§ WHAT YOU ARE ASKED TO DO
Give the lines of every row below as a JSON list of strings, with one string for each line and blank lines left out.

---------- SUPPLIED DATA ----------

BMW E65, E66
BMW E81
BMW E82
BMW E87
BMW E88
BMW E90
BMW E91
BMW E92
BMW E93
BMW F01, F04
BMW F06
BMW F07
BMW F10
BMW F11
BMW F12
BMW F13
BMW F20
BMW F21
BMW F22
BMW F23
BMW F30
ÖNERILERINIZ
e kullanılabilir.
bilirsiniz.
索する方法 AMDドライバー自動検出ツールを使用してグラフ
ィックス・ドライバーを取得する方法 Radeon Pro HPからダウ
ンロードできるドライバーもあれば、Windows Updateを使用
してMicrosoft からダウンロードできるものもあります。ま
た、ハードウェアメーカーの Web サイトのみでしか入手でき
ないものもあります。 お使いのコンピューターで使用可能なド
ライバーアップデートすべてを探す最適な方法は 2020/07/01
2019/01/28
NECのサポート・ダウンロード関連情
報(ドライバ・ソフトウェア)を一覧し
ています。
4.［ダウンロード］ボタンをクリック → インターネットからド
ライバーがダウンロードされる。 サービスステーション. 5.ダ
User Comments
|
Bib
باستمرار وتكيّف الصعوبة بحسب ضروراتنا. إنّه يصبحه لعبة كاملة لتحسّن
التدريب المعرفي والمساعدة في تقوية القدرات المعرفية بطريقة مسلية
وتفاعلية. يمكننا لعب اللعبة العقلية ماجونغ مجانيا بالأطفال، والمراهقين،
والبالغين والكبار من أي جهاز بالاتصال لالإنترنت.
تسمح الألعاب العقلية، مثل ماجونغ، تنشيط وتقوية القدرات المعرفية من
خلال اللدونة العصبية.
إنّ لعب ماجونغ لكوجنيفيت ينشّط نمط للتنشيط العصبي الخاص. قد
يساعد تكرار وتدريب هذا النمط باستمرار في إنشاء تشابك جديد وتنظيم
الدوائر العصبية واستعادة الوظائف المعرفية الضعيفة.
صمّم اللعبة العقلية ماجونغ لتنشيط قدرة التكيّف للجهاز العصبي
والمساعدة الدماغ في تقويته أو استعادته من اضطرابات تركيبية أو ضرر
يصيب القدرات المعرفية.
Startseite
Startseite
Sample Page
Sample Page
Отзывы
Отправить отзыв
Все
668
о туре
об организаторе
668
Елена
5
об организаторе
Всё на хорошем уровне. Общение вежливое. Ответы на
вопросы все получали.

----------

§ EXERCISE ANSWER
[
  "BMW E65, E66",
  "BMW E81",
  "BMW E82",
  "BMW E87",
  "BMW E88",
  "BMW E90",
  "BMW E91",
  "BMW E92",
  "BMW E93",
  "BMW F01, F04",
  "BMW F06",
  "BMW F07",
  "BMW F10",
  "BMW F11",
  "BMW F12",
  "BMW F13",
  "BMW F20",
  "BMW F21",
  "BMW F22",
  "BMW F23",
  "BMW F30",
  "ÖNERILERINIZ",
  "e kullanılabilir.",
  "bilirsiniz.",
  "索する方法 AMDドライバー自動検出ツールを使用してグラフ",
  "ィックス・ドライバーを取得する方法 Radeon Pro HPからダウ",
  "ンロードできるドライバーもあれば、Windows Updateを使用",
  "してMicrosoft からダウンロードできるものもあります。ま",
  "た、ハードウェアメーカーの Web サイトのみでしか入手でき",
  "ないものもあります。 お使いのコンピューターで使用可能なド",
  "ライバーアップデートすべてを探す最適な方法は 2020/07/01",
  "2019/01/28",
  "NECのサポート・ダウンロード関連情",
  "報(ドライバ・ソフトウェア)を一覧し",
  "ています。",
  "4.［ダウンロード］ボタンをクリック → インターネットからド",
  "ライバーがダウンロードされる。 サービスステーション. 5.ダ",
  "User Comments",
  "|",
  "Bib",
  "باستمرار وتكيّف الصعوبة بحسب ضروراتنا. إنّه يصبحه لعبة كاملة لتحسّن",
  "التدريب المعرفي والمساعدة في تقوية القدرات المعرفية بطريقة مسلية",
  "وتفاعلية. يمكننا لعب اللعبة العقلية ماجونغ مجانيا بالأطفال، والمراهقين،",
  "والبالغين والكبار من أي جهاز بالاتصال لالإنترنت.",
  "تسمح الألعاب العقلية، مثل ماجونغ، تنشيط وتقوية القدرات المعرفية من",
  "خلال اللدونة العصبية.",
  "إنّ لعب ماجونغ لكوجنيفيت ينشّط نمط للتنشيط العصبي الخاص. قد",
  "يساعد تكرار وتدريب هذا النمط باستمرار في إنشاء تشابك جديد وتنظيم",
  "الدوائر العصبية واستعادة الوظائف المعرفية الضعيفة.",
  "صمّم اللعبة العقلية ماجونغ لتنشيط قدرة التكيّف للجهاز العصبي",
  "والمساعدة الدماغ في تقويته أو استعادته من اضطرابات تركيبية أو ضرر",
  "يصيب القدرات المعرفية.",
  "Startseite",
  "Startseite",
  "Sample Page",
  "Sample Page",
  "Отзывы",
  "Отправить отзыв",
  "Все",
  "668",
  "о туре",
  "об организаторе",
  "668",
  "Елена",
  "5",
  "об организаторе",
  "Всё на хорошем уровне. Общение вежливое. Ответы на",
  "вопросы все получали."
]